Some neighbors have expressed concern about noise, among many other things. So developers hired an acoustical engineer to test the sound level the boats make on the water, to hopefully put to bed that particular issue.

“The buzzing back and forth all day long is not like a lawn mower that runs maybe twice a week for 45 minutes. It’s not like a tractor,” said Marilyn Hamper, a neighbor who opposes the lakes.

One neighbor used to share the same sentiment. However, Scott Waters changed his mind.

“Well, I absolutely cannot hear any activity from this lake at my place,” Waters said. “The birds chirping or the squirrels yapping make a lot more noise.”

The neighbors are divided, and the property owner is in limbo as Deschutes County continues at least a year’s worth of meetings on the issue.

An engineer from Portland is collecting sound data to show the county. He measured over four days the sound decibels from multiple locations along one of the lakes.

“You know what’s going on when I’m getting the maximum of the boat. Is it just the boat or other sources,” said Kerrie Standlee, an acoustical engineer.

Background noises like jets, construction and even wind combine with the noise of the boat.

Standlee took rigorous notes during each test, to account for any sounds that could skew the data.

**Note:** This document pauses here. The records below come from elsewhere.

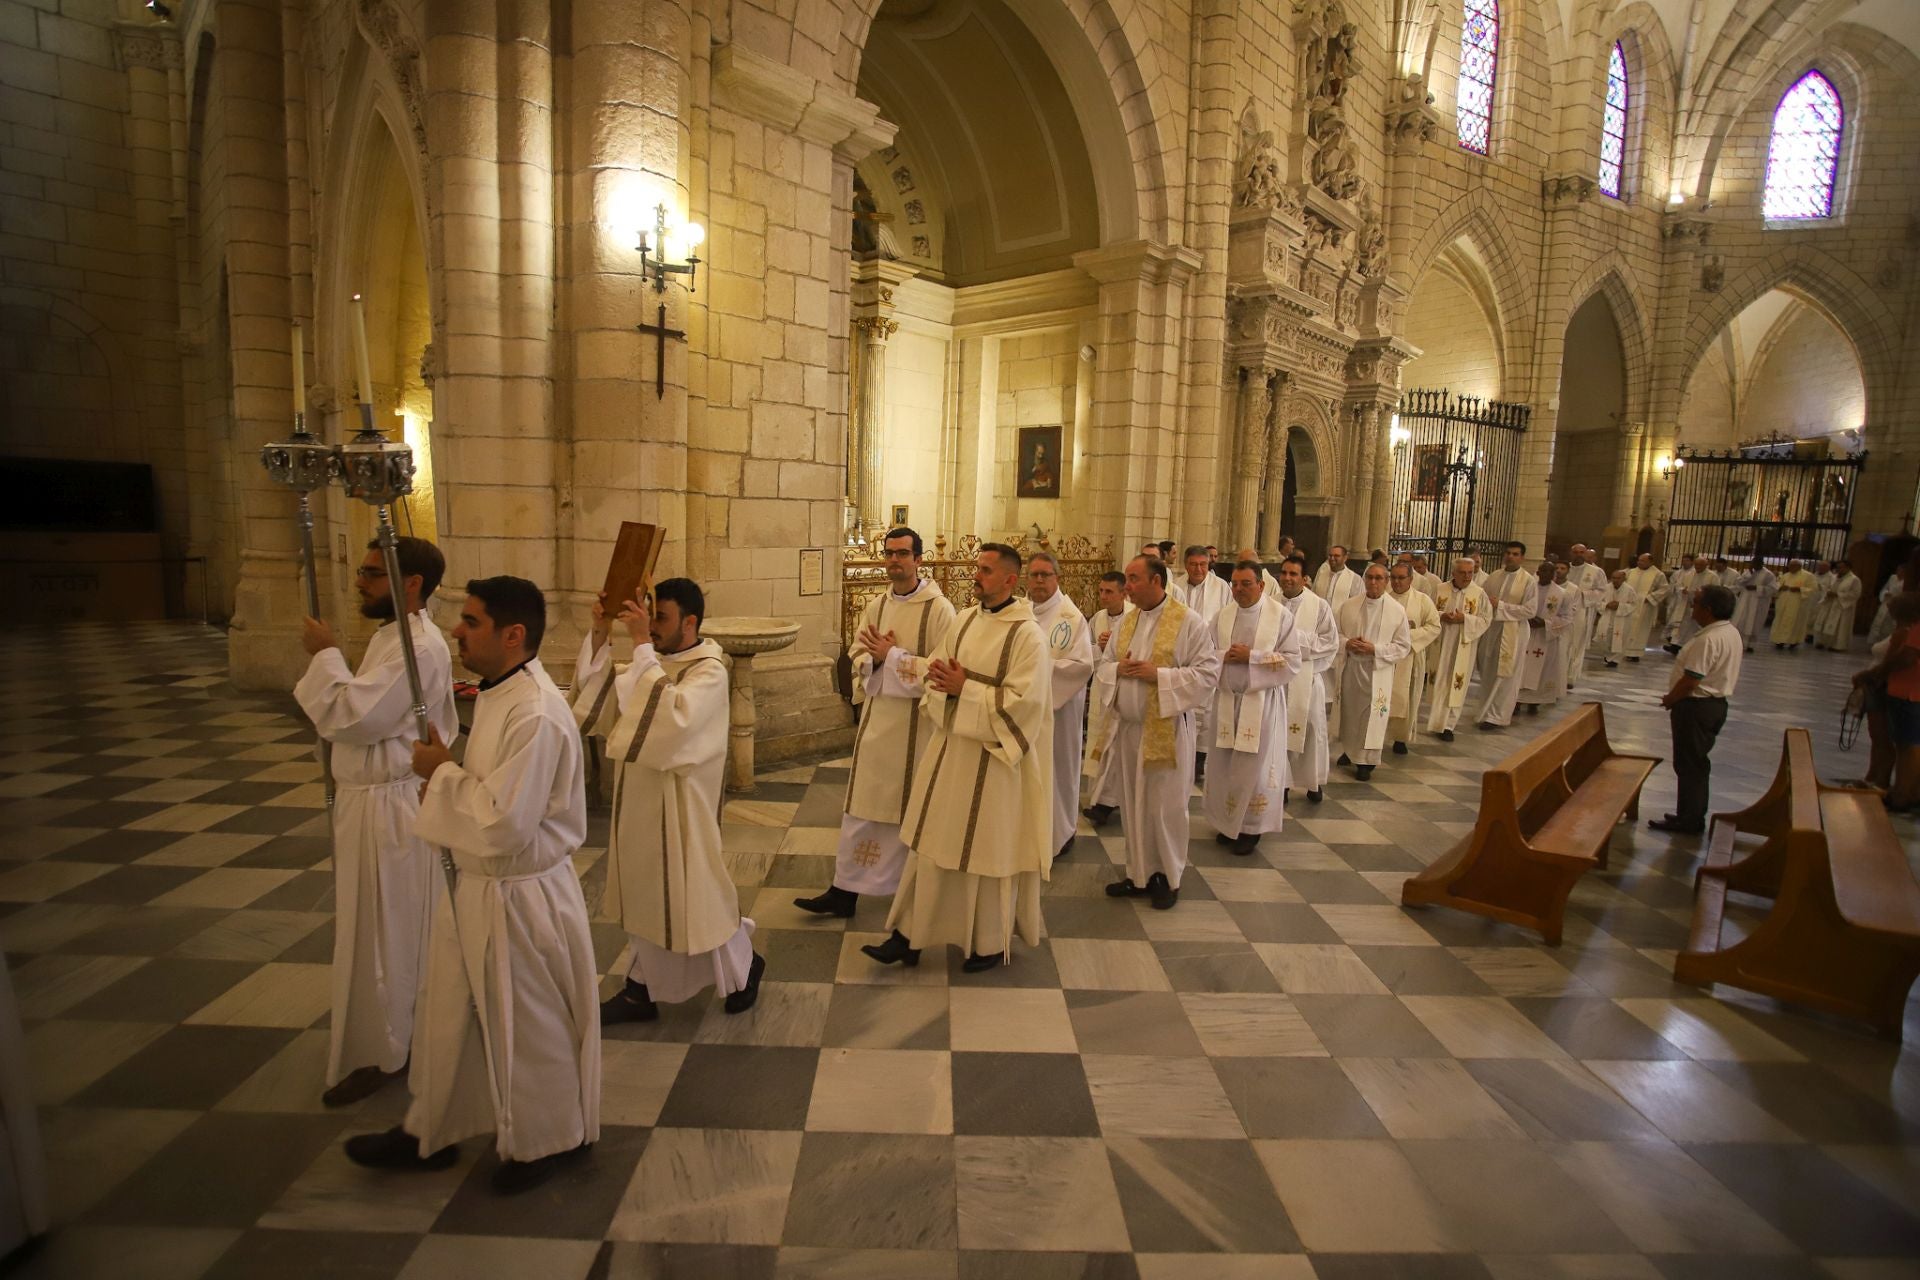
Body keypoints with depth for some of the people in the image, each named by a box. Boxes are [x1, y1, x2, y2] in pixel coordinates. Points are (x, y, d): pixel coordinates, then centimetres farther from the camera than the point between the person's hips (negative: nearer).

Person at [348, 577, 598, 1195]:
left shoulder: (536, 715, -29)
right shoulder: (498, 694, 3)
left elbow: (504, 823, -30)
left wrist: (442, 772, -18)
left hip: (519, 897, -10)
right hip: (476, 885, 10)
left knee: (530, 1026, 12)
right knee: (448, 1011, 24)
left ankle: (547, 1140, 36)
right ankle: (429, 1133, 46)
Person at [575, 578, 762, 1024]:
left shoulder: (709, 670, -17)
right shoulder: (653, 664, 6)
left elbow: (672, 718, -34)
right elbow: (599, 703, 0)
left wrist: (642, 645, -32)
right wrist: (599, 636, -11)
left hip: (679, 806, -7)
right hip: (640, 802, 7)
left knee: (693, 894, 6)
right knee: (644, 896, 16)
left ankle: (744, 967, 30)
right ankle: (640, 990, 32)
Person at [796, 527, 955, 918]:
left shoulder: (939, 609, -11)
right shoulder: (876, 606, 8)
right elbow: (857, 654, 9)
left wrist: (891, 657, -17)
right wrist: (874, 659, -13)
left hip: (916, 725, -5)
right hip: (876, 720, 5)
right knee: (862, 806, 10)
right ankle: (844, 891, 19)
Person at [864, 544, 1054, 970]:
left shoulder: (1027, 633, -16)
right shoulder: (966, 619, 6)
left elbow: (1024, 701, -22)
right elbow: (936, 668, 11)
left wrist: (965, 689, -22)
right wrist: (938, 675, -11)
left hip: (993, 756, -6)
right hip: (950, 744, 7)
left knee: (988, 850, 8)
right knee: (934, 842, 13)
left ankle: (992, 942, 28)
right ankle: (911, 934, 26)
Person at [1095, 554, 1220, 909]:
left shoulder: (1189, 622, -10)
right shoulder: (1126, 622, 9)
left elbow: (1208, 672, -13)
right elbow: (1104, 663, 16)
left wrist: (1158, 674, -20)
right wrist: (1118, 668, -7)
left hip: (1166, 730, -6)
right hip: (1127, 727, 6)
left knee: (1165, 806, 4)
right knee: (1133, 804, 13)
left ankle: (1169, 876, 21)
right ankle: (1139, 873, 27)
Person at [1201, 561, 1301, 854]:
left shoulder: (1281, 616, -6)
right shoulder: (1223, 616, 5)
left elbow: (1292, 661, -9)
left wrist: (1251, 656, -17)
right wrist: (1225, 656, -14)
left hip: (1261, 702, -4)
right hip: (1227, 700, 4)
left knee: (1254, 765, 1)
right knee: (1225, 763, 10)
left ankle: (1251, 828, 15)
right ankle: (1228, 822, 25)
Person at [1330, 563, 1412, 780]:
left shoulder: (1397, 610, -5)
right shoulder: (1348, 606, 1)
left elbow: (1404, 646, -4)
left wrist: (1375, 649, -17)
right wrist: (1346, 643, -13)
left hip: (1377, 672, -3)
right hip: (1348, 668, 3)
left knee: (1371, 716, 2)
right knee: (1348, 711, 14)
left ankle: (1366, 761, 14)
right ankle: (1349, 750, 34)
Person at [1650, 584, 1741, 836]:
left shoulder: (1708, 639, -24)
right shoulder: (1732, 633, 8)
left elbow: (1690, 680, -25)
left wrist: (1669, 700, -8)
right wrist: (1675, 698, 14)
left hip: (1696, 706, -10)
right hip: (1717, 703, 10)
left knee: (1689, 764, 1)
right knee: (1697, 763, 19)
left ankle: (1688, 821, 9)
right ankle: (1694, 816, 29)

Monday ‘s background noise read at about 32 decibels. When the boat went by, the number rose to 43 DB. However, a jet flew by at that time. Sadlee said a jet hits somewhere around 60 decibels.

“This is very quiet. These are very quiet boats,” Sadlee said.

Most neighbors say the peace and quiet is why they moved to the rural neighborhood. Along with the lakes, the definition of peace and quiet is up for debate.

The debate will continue on Sept. 29 at another meeting of Deschutes County Commissioners.